Q. What is assessment?
Assessment is the collection and interpretation of information about what, how much, and how well students are learning. It is part of the instruction model of planning/teaching/assessing and refers to the assignments and tasks that provide information to improve the learning experience of current and future students.
Assessment is not:
- It is not solely an administrative activity, though University administration may assist you.
- It is not necessarily testing nor a series of tests, though testing can be a part of assessment.
- It is not a part of the University's faculty evaluation system.
- It intrudes neither on the faculty member's classroom nor academic freedom.
(Adapted from Patrick T. Terenzini)
- Helps faculty obtain feedback on:
- It focuses on improving learning, rather than improving teaching.
- It helps faculty become better educators.
- It provides systematic feedback to students about their progress.
Q. What are some benefits of formative assessment for faculty?
- Provides for a more learner-centered, student-responsive classroom environment
- Helps faculty stay abreast of student learning as it is happening
- Helps faculty adjust their teaching strategies to accommodate gaps in learning that can be tied to instruction
- Helps faculty identify what to teach, including the sequencing of discipline-specific knowledge and skills.
- Helps provide for section-to-section consistency
- Provides structure for co-curricular programs
Q. What are some benefits of assessment for students?
- Clarifies faculty's expectations of them
- Focuses more on learning as students see the connection between learning and course content
- Helps students become more self-reflective learners
- Helps students understand their strengths and weaknesses as students
- Helps opens lines of communication and feedback between you and your students
Q. How is assessment different from grading?
- Grades provide an overall evaluation of how much material students mastered; it is a net measure of learning.
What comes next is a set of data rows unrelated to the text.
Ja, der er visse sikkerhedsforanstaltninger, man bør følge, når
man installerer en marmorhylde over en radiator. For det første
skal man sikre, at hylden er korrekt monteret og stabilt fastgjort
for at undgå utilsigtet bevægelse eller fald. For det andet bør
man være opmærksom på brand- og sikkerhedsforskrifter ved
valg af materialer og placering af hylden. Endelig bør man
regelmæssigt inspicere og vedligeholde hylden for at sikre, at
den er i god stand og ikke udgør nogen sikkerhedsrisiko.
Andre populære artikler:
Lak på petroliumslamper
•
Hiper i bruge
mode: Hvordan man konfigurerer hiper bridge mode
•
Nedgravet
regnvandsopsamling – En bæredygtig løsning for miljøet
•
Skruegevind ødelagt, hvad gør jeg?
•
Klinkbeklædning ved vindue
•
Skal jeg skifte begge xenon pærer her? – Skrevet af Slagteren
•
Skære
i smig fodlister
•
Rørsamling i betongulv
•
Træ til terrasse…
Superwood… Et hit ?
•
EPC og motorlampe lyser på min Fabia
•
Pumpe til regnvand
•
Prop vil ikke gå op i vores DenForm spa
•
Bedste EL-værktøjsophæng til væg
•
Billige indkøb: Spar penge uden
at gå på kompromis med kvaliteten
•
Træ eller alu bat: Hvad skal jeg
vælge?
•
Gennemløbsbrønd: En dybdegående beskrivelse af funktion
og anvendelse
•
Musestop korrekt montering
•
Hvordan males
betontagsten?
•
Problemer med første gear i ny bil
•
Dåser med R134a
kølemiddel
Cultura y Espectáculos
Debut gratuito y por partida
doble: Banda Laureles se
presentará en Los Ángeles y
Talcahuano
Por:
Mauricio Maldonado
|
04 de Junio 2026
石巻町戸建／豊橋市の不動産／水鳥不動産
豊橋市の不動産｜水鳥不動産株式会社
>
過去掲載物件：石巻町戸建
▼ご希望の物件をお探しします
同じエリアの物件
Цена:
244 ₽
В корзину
Grades do not reveal which learning outcomes students achieved and which outcomes they did not.
Q. Are grades useful in an assessment plan?
- Grades are valuable as indirect measures of student learning. Grades can also be useful as more direct measures if tests are designed wtih grading charts so that the professor can quickly ascertain that students mastered one set of concepts but not another. If essay and paper assignments are designed with rubrics that define the elements of thinking and writing expected, the professor can ascertain that students mastered some and not others.